The U.S. Treasury Department’s recent proposal to place extensive limits on valuation discounts has caught the attention of family-owned business owners and their estate planning attorneys. The proposal seeks to limit commonly used techniques in which families can minimize estate and gift taxes attributable to family-owned entities by claiming lack of control and lack of marketability discounts.
Under our current regulations, valuation discounts vary widely, but with proper estate planning often range between 15% to 40% depending on the nature and structure of the family business. As recently reported by the Wall Street Journal, if a married individual’s ownership interest in a family business worth $14M is restructured so it receives a 40% valuation discount, under our current death tax regime the owner’s family could save up to $1.5M in estate taxes.
Furthermore, if it is anticipated that the family business will be a highly appreciable asset, a lifetime gifting plan which incorporates large valuation discounts could provide even more estate tax savings by removing the value of any future appreciation from being subject to estate taxes.
Due to the potential for taxpayer abuse, the IRS has long wanted to amend several sections of the tax code to minimize or eliminate the role of lack of control and marketability valuation discounts.

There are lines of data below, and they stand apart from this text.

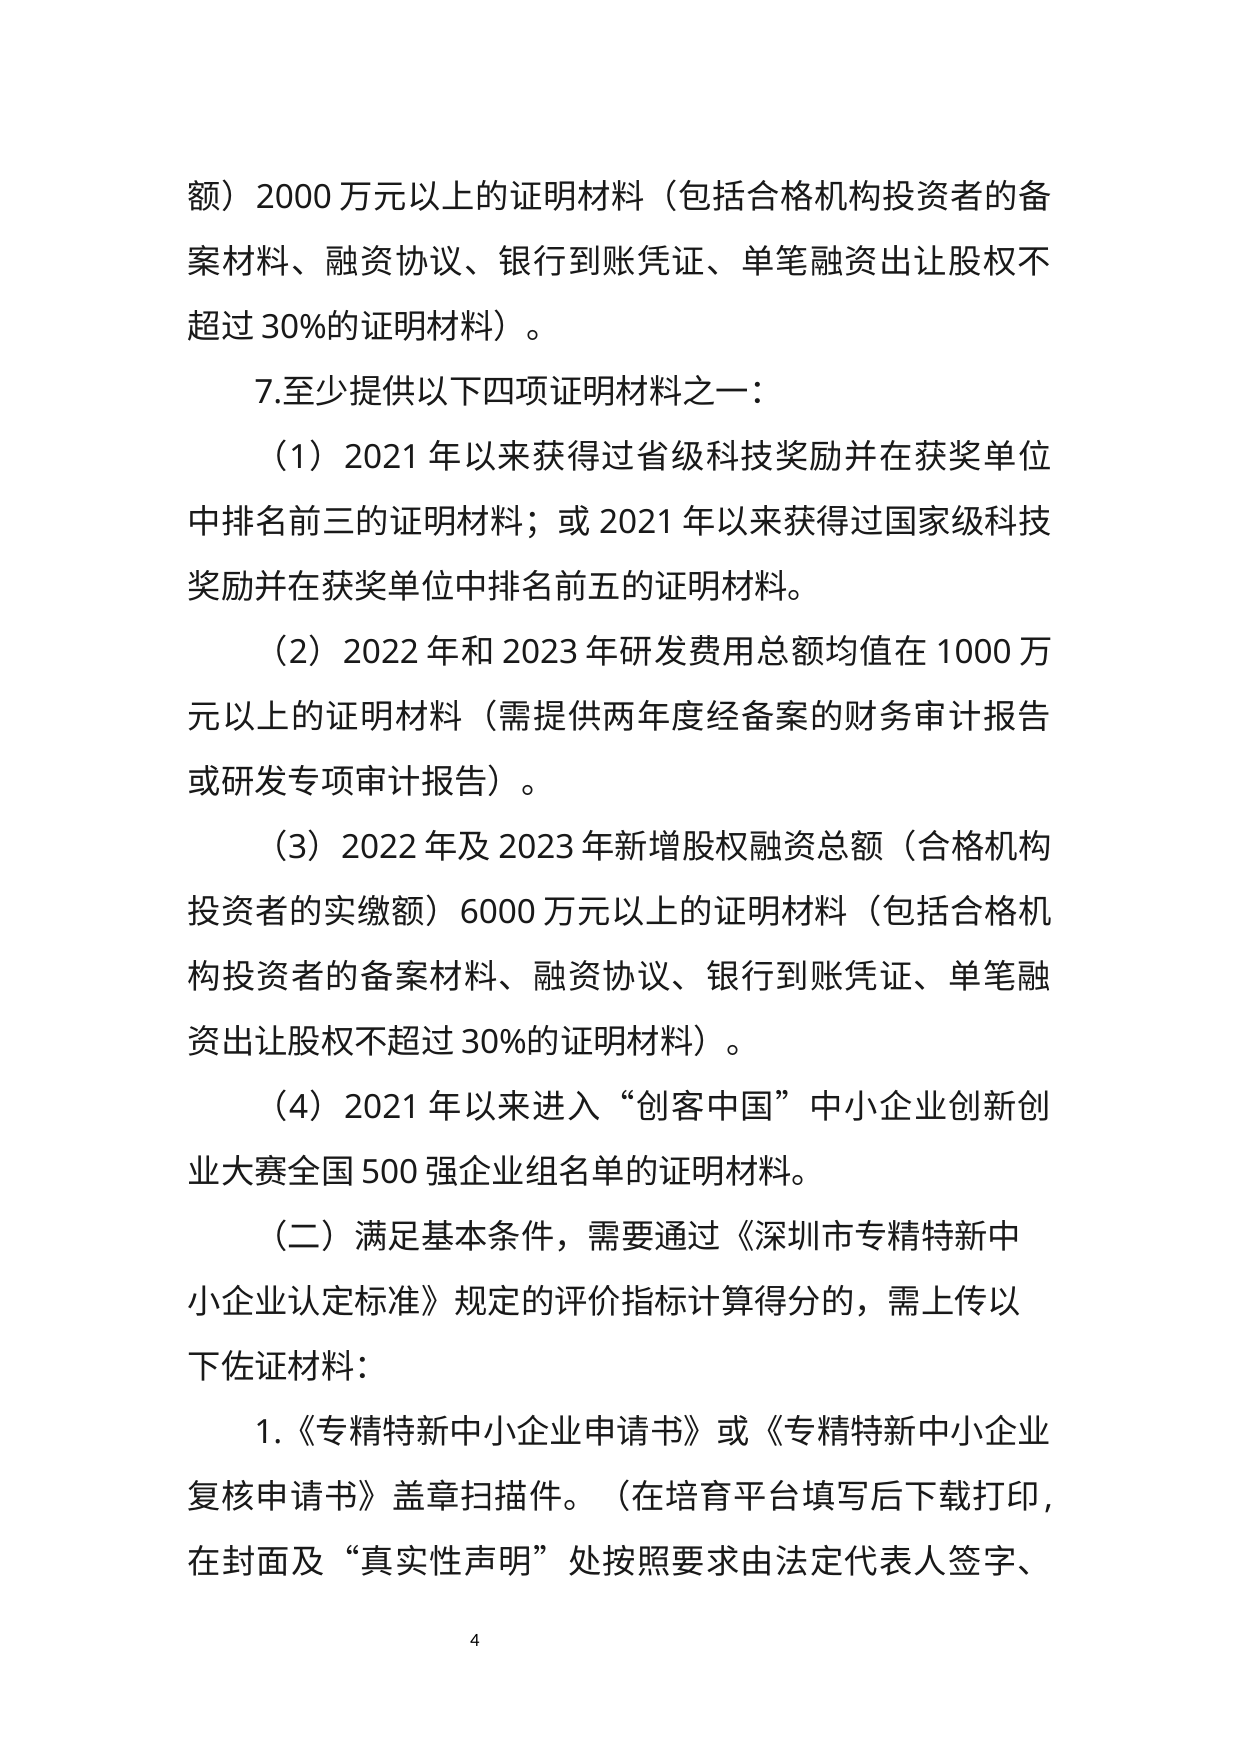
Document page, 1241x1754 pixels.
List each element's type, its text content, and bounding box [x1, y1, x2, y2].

text （4）2021年以来进入“创客中国”中小企业创新创业大赛全国500强企业组名单的证明材料。 [187, 1072, 1053, 1202]
text （3）2022年及2023年新增股权融资总额（合格机构投资者的实缴额）6000万元以上的证明材料（包括合格机构投资者的备案材料、融资协议、银行到账凭证、单笔融资出让股权不超过30%的证明材料）。 [187, 812, 1053, 1072]
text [187, 162, 1053, 357]
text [187, 1397, 1053, 1592]
text 7.至少提供以下四项证明材料之一： [187, 357, 1053, 422]
text （2）2022年和2023年研发费用总额均值在1000万元以上的证明材料（需提供两年度经备案的财务审计报告或研发专项审计报告）。 [187, 617, 1053, 812]
text （1）2021年以来获得过省级科技奖励并在获奖单位中排名前三的证明材料；或2021年以来获得过国家级科技奖励并在获奖单位中排名前五的证明材料。 [187, 422, 1053, 617]
text （二）满足基本条件，需要通过《深圳市专精特新中小企业认定标准》规定的评价指标计算得分的，需上传以下佐证材料： [187, 1202, 1053, 1397]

For business owners seeking to take advantage of valuation discounts in their estate planning, there is limited time to act. The proposed regulations will not become law until a 90 day public comment period lapses and a final regulation is issued. There is a heighted sense of urgency for many business owners due to the Democratic nominee and current presidential frontrunner Hillary Clinton’s proposal to decrease the gift tax exemption to $1M and the estate tax exemption to $3.5M. Clinton has also suggested she would seek to increase the top estate tax rate from 40% to 45% and eliminate any future increases in the exemption amounts due to inflation.